* **YOUR TASK**: Repeat only the stretch of lines below that runs from the line with "commemorating the struggle for equal rights and pride." through the line with "Everybody loves a", unaltered.

==== SUPPLIED MATERIAL

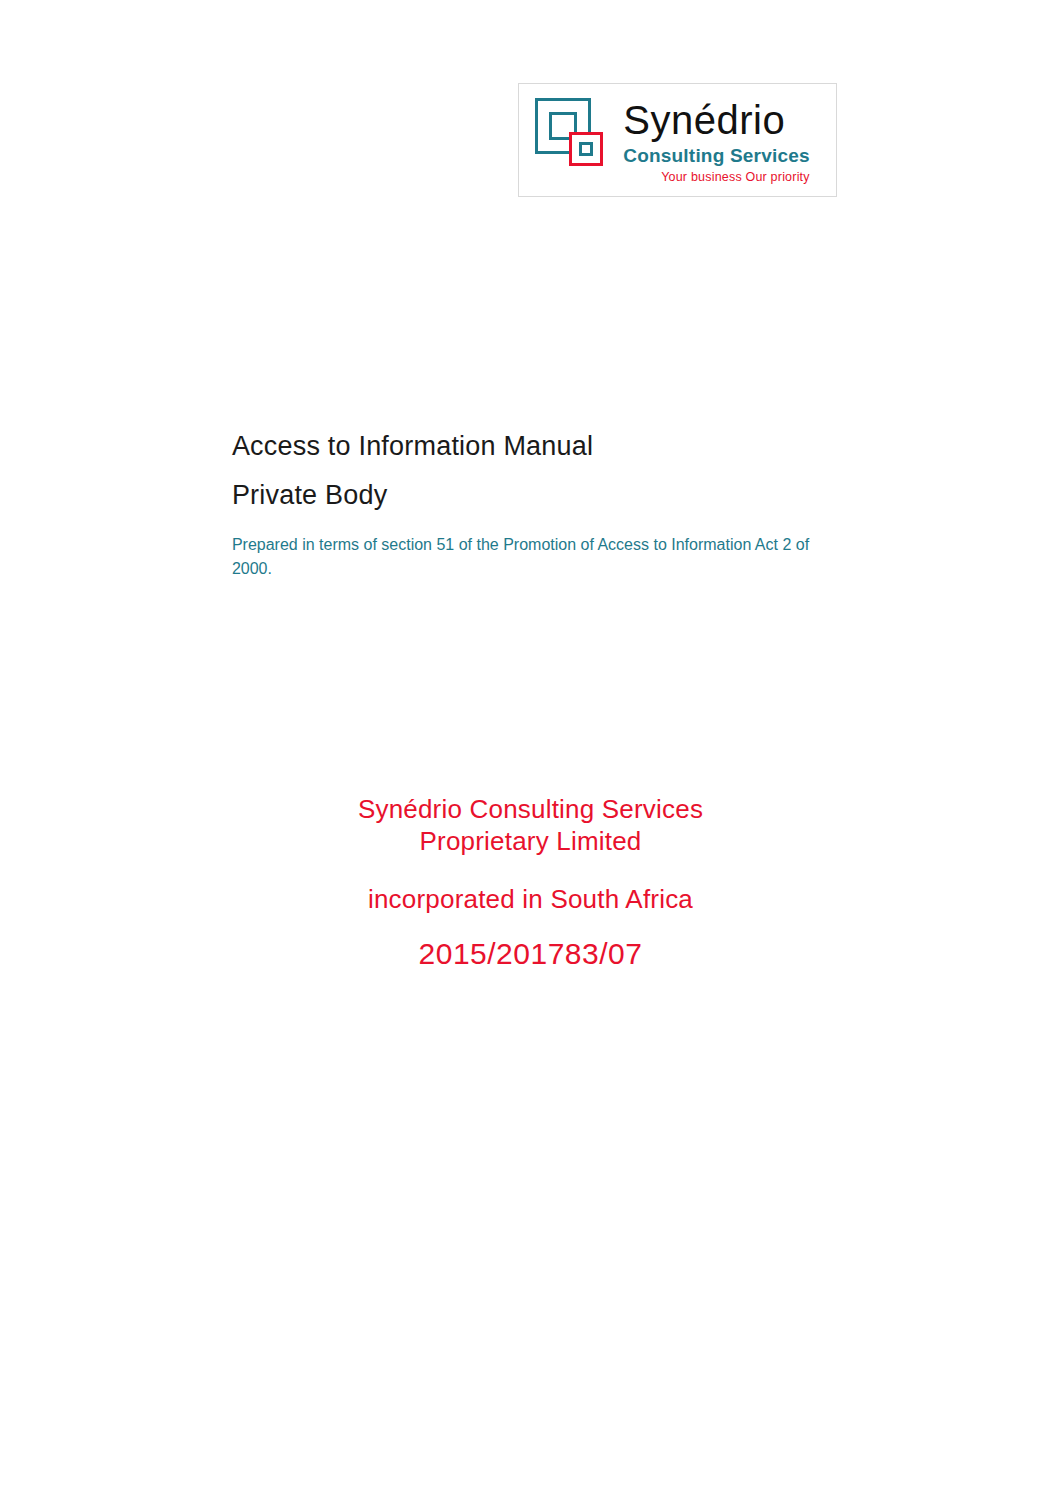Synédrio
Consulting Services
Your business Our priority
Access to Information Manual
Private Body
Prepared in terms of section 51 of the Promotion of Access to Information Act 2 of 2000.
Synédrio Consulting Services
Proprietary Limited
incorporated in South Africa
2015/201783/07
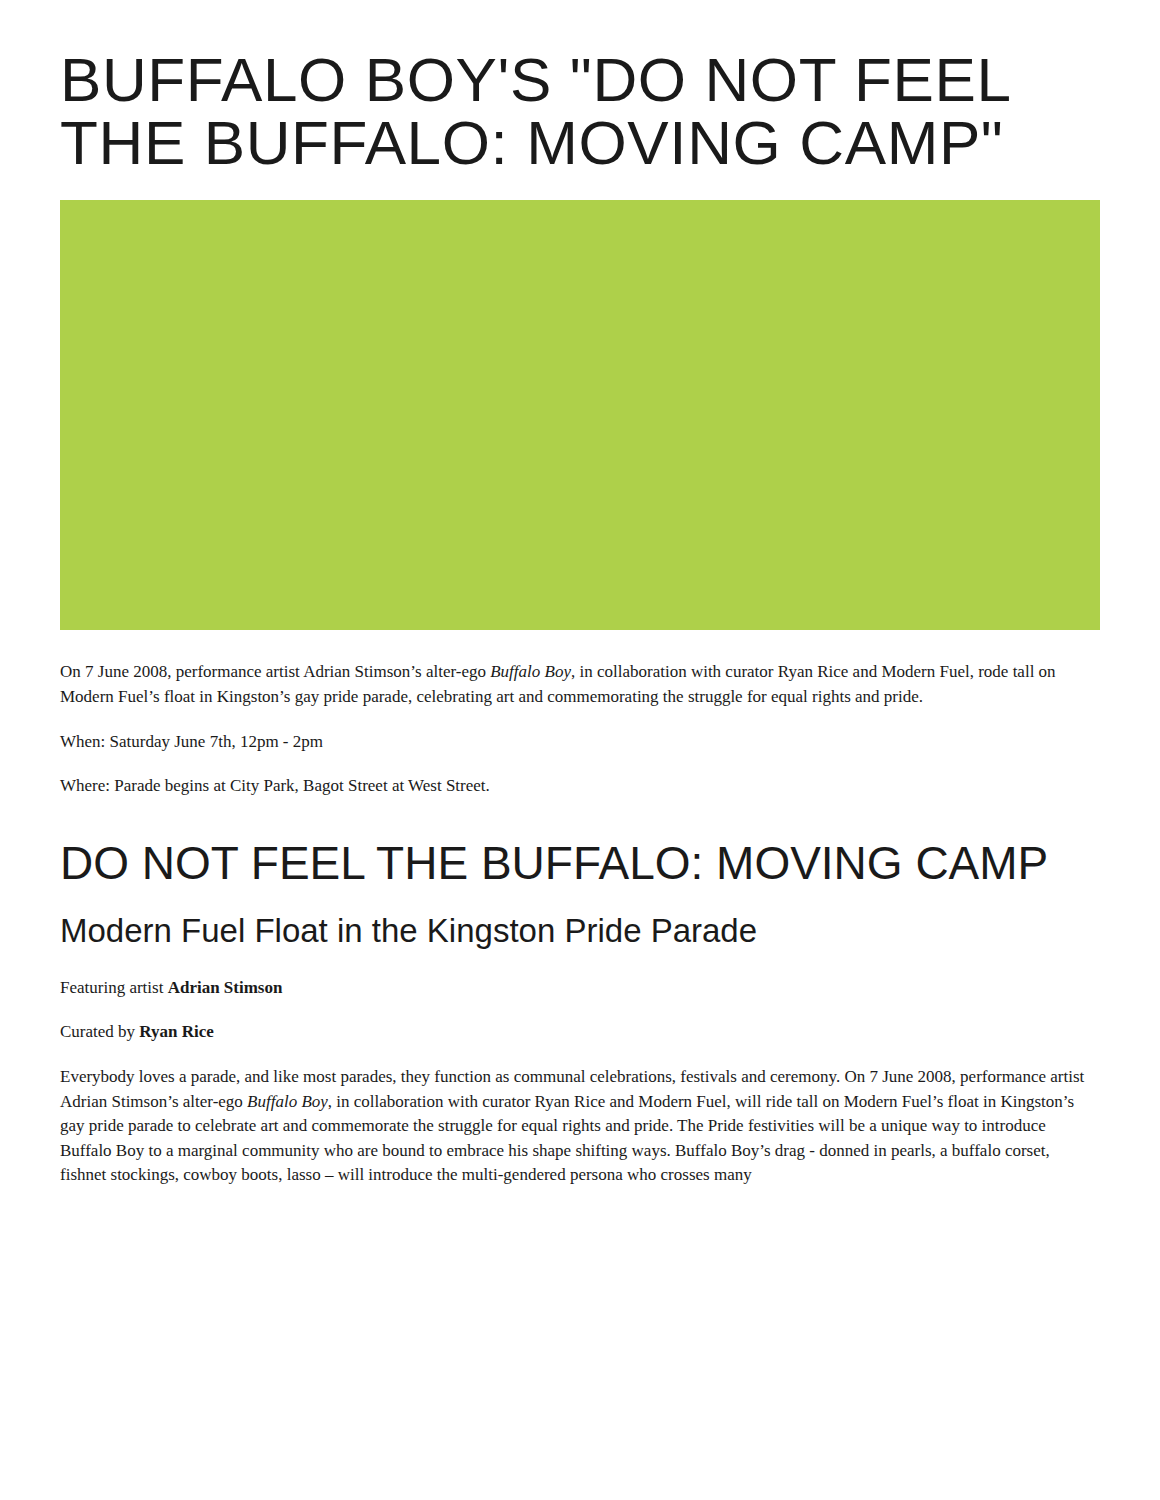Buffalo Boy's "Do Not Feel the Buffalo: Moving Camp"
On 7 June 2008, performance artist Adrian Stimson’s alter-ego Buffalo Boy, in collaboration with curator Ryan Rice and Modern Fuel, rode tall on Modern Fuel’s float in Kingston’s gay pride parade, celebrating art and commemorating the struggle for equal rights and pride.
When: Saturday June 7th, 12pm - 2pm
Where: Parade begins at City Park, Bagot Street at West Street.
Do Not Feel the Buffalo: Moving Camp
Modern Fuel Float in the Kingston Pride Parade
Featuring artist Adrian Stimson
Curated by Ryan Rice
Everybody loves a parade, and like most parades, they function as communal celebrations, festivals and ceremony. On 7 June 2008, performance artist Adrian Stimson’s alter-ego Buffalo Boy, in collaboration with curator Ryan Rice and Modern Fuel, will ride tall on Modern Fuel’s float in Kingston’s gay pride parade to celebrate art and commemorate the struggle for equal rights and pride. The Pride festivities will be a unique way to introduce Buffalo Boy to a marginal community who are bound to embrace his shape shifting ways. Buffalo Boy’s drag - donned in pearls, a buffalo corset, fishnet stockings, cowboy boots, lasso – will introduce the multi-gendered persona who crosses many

========
==== SUPPLIED MATERIAL

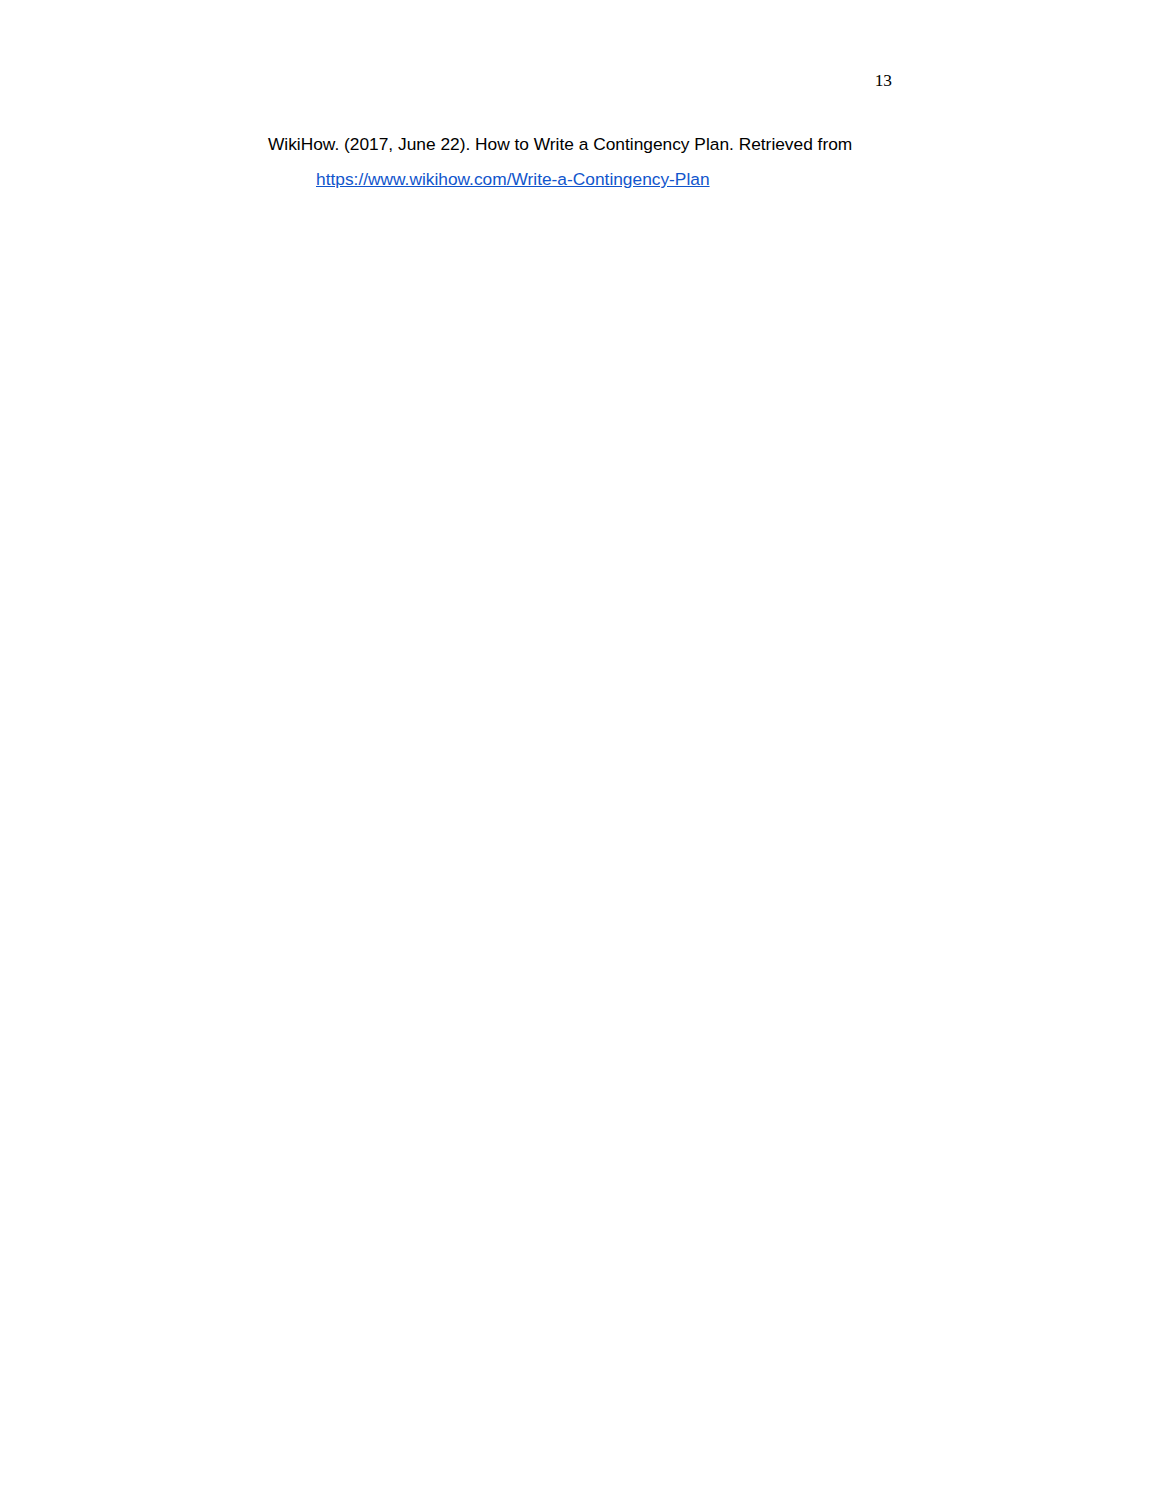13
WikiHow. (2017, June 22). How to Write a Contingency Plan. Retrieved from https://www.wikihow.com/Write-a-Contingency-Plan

========
==== SUPPLIED MATERIAL

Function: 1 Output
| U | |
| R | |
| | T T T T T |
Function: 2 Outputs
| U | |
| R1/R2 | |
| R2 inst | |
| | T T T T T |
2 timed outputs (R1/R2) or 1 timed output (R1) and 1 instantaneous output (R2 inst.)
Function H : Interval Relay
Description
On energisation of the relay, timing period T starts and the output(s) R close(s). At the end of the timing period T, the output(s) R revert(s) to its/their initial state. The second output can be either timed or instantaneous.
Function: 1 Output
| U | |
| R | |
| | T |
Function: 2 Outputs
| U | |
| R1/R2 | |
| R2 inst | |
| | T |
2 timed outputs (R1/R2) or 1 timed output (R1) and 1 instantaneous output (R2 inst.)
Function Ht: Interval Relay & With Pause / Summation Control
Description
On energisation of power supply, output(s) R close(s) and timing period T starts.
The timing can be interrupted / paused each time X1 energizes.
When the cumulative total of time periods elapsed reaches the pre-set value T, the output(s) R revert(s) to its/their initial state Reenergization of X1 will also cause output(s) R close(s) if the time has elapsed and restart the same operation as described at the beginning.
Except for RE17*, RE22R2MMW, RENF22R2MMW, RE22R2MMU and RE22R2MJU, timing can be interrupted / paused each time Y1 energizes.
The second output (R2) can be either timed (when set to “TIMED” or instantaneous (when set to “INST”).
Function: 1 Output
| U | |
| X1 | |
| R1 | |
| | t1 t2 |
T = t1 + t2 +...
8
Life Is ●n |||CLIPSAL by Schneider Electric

========

* **EXERCISE OUTPUT**:
On 7 June 2008, performance artist Adrian Stimson’s alter-ego Buffalo Boy, in collaboration with curator Ryan Rice and Modern Fuel, rode tall on Modern Fuel’s float in Kingston’s gay pride parade, celebrating art and commemorating the struggle for equal rights and pride.
When: Saturday June 7th, 12pm - 2pm
Where: Parade begins at City Park, Bagot Street at West Street.
Do Not Feel the Buffalo: Moving Camp
Modern Fuel Float in the Kingston Pride Parade
Featuring artist Adrian Stimson
Curated by Ryan Rice
Everybody loves a parade, and like most parades, they function as communal celebrations, festivals and ceremony. On 7 June 2008, performance artist Adrian Stimson’s alter-ego Buffalo Boy, in collaboration with curator Ryan Rice and Modern Fuel, will ride tall on Modern Fuel’s float in Kingston’s gay pride parade to celebrate art and commemorate the struggle for equal rights and pride. The Pride festivities will be a unique way to introduce Buffalo Boy to a marginal community who are bound to embrace his shape shifting ways. Buffalo Boy’s drag - donned in pearls, a buffalo corset, fishnet stockings, cowboy boots, lasso – will introduce the multi-gendered persona who crosses many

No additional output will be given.